Let’s start with the display first, which is now bigger and at 6-inches is just a few millimetres smaller than Samsung’s newly announced Galaxy Note 8. The OLED display offers superb colour reproduction and is quite bright. Combined with the 2K resolution and super thin bezels, the phone is extremely good looking. The smaller bezels have also made the phone easier to hold and I reckon this might be the most ergonomic 6-inch smartphone out there, although the Samsung Galaxy Note 8 lies pretty much in the same space. LG has also finally curved the display (technically) and the phone actually uses 2.5D curved glass, instead of the flat panel used on the LG G6.
Coming to the performance, the phone felt fast enough during the short time we used it. But with a Snapdragon 835 inside and 4GB of RAM, we weren't expecting anything less anyway.
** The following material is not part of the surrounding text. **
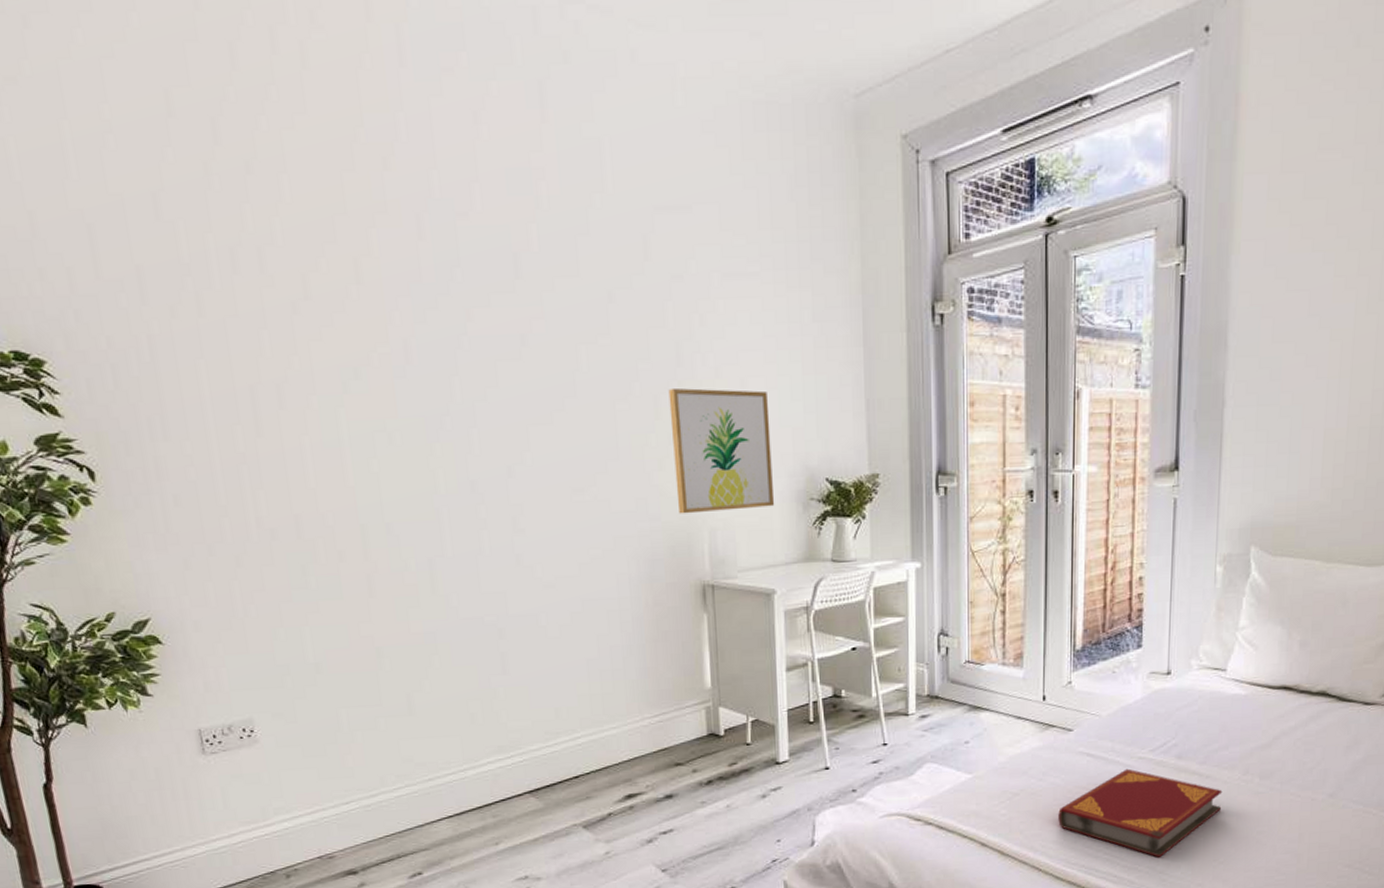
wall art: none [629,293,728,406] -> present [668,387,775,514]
The device runs on Android 7.1.2 out of the box, which seems like a missed opportunity, since Sony announced the Xperia XZ1 and XZ1 Compact today, with Android Oreo out of the box. Besides the latest Snapdragon chipset, the LG V30 features 64GB UFS 2.0 storage, which is supposed to be faster in terms of data transfers, but that is something we will look into once LG brings the phone to India.
The other big thing LG talked about is the new dual-16MP rear camera, which is the world’s first to feature a f/1.6 aperture. Technically, this should give the LG V30 an upper hand in low light photography, but in the short time we spent with the phone, we didn't get the chance to experience the low light capabilities of the camera first hand. However, we did take a couple of pictures using the phone and we're almost certain that the V30 has a better camera than the LG G6. Accompanying the primary camera, there is a 13MP wide angle camera as well.
LG has also bettered the camera algorithm and it is now more at ease during shooting videos and when you scroll through zoom, the shift of focus is now less jerky. With the 4K capabilities on board, the LG V30 might just turn the tables on its competitors and may come out to be the best camera phone today. Although, that is something we will be testing during our detailed review after LG launches the phone in India.
We also tried the quad-DAC powered audio output, which is again better than most smartphones out there and is certainly comparable to what we have seen on the HTC U11. The 3300mAh battery is supposed to the run the phone for a day, but considering that the device has a 2K 6-inch display, we aren't very sure about LG’s claim.
Overall, we think LG has done a fabulous job with the LG V30 and is the right successor to the LG G6. It has the potential to be the king of the hill, but it would be interesting to see how LG prices it in India.